Reklama

Siły zbrojne

Zielone pojazdy amerykańskiej brygadowej grupy bojowej w Europie

Fot. www.army.mil
Fot. www.army.mil

Pojazdy bojowe 3. Pancernej Brygadowej Grupy Bojowej, biorącej udział w operacji Atlantic Resolve w Europie, są stopniowo malowane na zielono. Powodem jest chęć lepszego maskowanie sprzętu, co zapewnia kolor zielony w warunkach europejskich. Wcześniej amerykańskie wozy były pomalowane kolorem odpowiednim do działań na terenie pustynnym.

Na początku kwietnia 2017 r. rozpoczęła się operacja przemalowywania pojazdów bojowych wchodzących w skład 3. Pancernej Grupy Bojowej 4. Dywizji Piechoty, operującej w ramach operacji "Atlantic Resolve" na terytorium krajów Europy Środkowej. Nowe barwy otrzymają czołgi M1A2, wozy bojowe M2A3 Bradley IFV i haubice samobieżne M109A6 Paladin, a także część lżejszego sprzętu. Pojazdy pomocnicze pozostaną w malowaniu pustynnym. Ogółem przemalowanych ma zostać ponad 400 egzemplarzy sprzętu bojowego.

Wcześniejsze przemalowanie sprzętu grupy bojowej było niemożliwe ze względu na duże tempo przygotowań do przerzutu wojska, brakowało na to czasu. Przed przebazowaniem do Europy żołnierze grupy brali bowiem udział w cyklu bardzo intensywnych szkoleń z działania broni połączonych, mających miejsce na terenie poligonu National Training Centre w Fort Irwin oraz w miejscu stacjonowania jednostki w Fort Carson.

Już po przybyciu do Europy żołnierze kontynuowali szkolenia, uczestnicząc w codziennych sprawdzianach i strzelaniach, w tym z użyciem ostrej amunicji. Logistycy grupy podają, że dotychczas w ramach strzelań w Europie użyto ponad pół miliona sztuk amunicji różnych kalibrów.

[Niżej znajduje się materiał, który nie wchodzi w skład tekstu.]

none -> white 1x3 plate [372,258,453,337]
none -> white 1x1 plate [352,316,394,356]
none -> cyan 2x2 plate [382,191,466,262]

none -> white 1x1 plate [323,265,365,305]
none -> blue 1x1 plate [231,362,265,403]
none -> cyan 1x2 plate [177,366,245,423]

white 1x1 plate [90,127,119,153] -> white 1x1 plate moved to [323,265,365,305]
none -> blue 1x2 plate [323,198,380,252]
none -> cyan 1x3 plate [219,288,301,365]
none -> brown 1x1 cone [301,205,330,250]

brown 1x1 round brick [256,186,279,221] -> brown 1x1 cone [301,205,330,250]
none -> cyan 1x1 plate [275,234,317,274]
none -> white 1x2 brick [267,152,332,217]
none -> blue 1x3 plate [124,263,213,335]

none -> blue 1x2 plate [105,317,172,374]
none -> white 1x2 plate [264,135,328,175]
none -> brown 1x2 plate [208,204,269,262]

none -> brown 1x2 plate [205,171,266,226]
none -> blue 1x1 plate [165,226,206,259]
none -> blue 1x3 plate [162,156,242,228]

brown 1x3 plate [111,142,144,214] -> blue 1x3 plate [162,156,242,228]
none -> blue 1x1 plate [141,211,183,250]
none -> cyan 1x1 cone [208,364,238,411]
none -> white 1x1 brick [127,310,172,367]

Przemalowywanie pojazdów bojowych będzie dokonywane stopniowo, w czasie najbliższych kilku miesięcy, wraz z rotacyjnymi przeglądami sprzętu w ramach batalionów. Malowaniem zajmować się będą obsługi wozów. Całość prac związanych z przygotowaniem pojazdów i ich malowaniem zabiera około trzech dni. Pojazdy są najpierw dokładnie myte wodą pod dużym ciśnieniem, schną potem 12 godzin. Kolejne 12 godzin zabiera samo malowanie, farba wymaga zaś następnych 12 godzin wysychania. Amerykanie wykorzystują farbę łatwozmywalną, którą można usunąć strumieniem wody pod ciśnieniem, oryginalne barwy pojazdów zostaną więc przywrócone po powrocie sprzętu do baz macierzystych.